TASK DETAILS -
Copy the entries that appear below in full, leaving out any picture among them.

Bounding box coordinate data
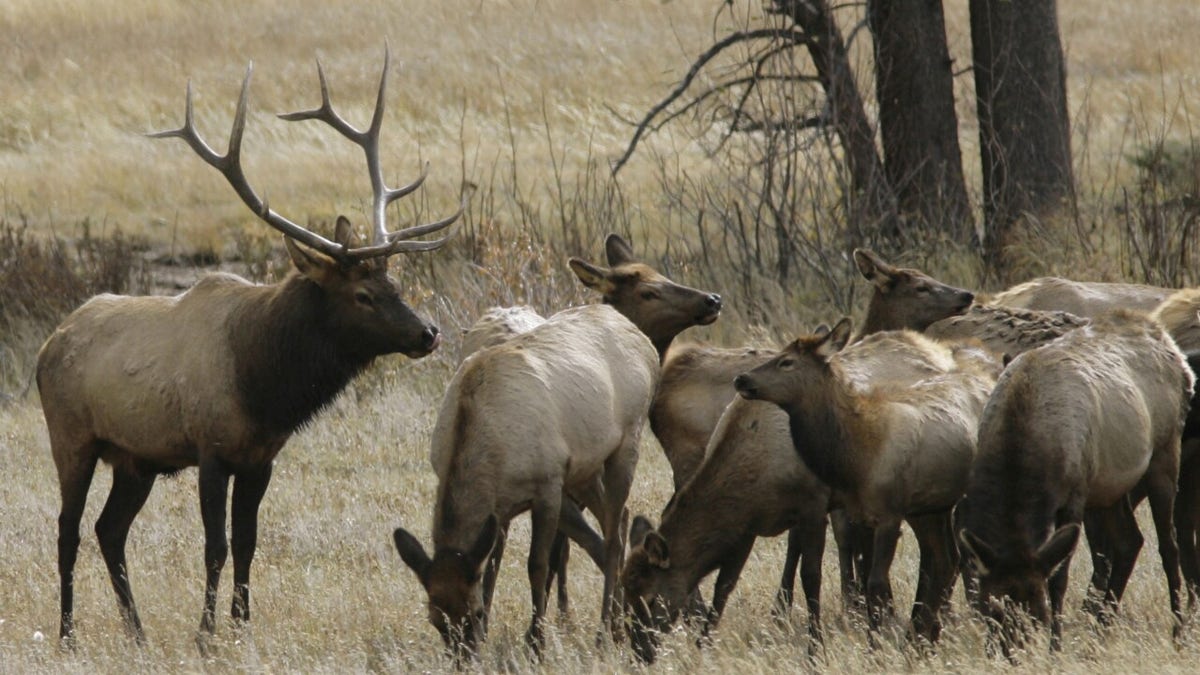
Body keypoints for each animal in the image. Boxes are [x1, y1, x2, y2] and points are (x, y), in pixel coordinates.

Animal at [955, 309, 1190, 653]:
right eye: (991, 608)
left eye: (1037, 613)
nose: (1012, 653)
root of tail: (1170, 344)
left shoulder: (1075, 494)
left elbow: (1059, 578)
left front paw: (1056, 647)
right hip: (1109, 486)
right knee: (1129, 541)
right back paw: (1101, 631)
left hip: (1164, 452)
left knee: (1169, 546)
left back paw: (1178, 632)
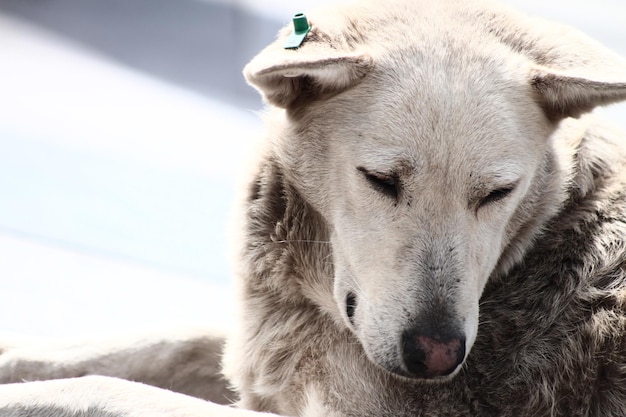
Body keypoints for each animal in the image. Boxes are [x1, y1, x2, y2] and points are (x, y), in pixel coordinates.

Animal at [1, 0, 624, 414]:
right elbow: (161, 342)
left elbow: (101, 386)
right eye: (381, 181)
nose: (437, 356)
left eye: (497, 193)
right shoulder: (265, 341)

PROBLEM SOLUTION -
Body keypoints for each animal in the image. Boxes are [x1, y1, x2, y2] and points are (x, y), in pixel coordinates.

Animal at [955, 309, 1190, 653]:
right eye: (991, 608)
left eye: (1037, 613)
nose: (1012, 653)
root of tail: (1170, 344)
left shoulder: (1075, 494)
left elbow: (1059, 578)
left front paw: (1056, 647)
right hip: (1109, 486)
right knee: (1129, 541)
right back paw: (1101, 631)
left hip: (1164, 452)
left knee: (1169, 546)
left back paw: (1178, 632)
Body keypoints for each animal in the image. Boxes are [x1, y1, x2, y2] and points are (x, y), in pixel coordinates.

Animal at [1, 0, 624, 414]:
right elbow: (161, 342)
left elbow: (101, 386)
right eye: (381, 181)
nose: (437, 356)
left eye: (497, 193)
right shoulder: (265, 341)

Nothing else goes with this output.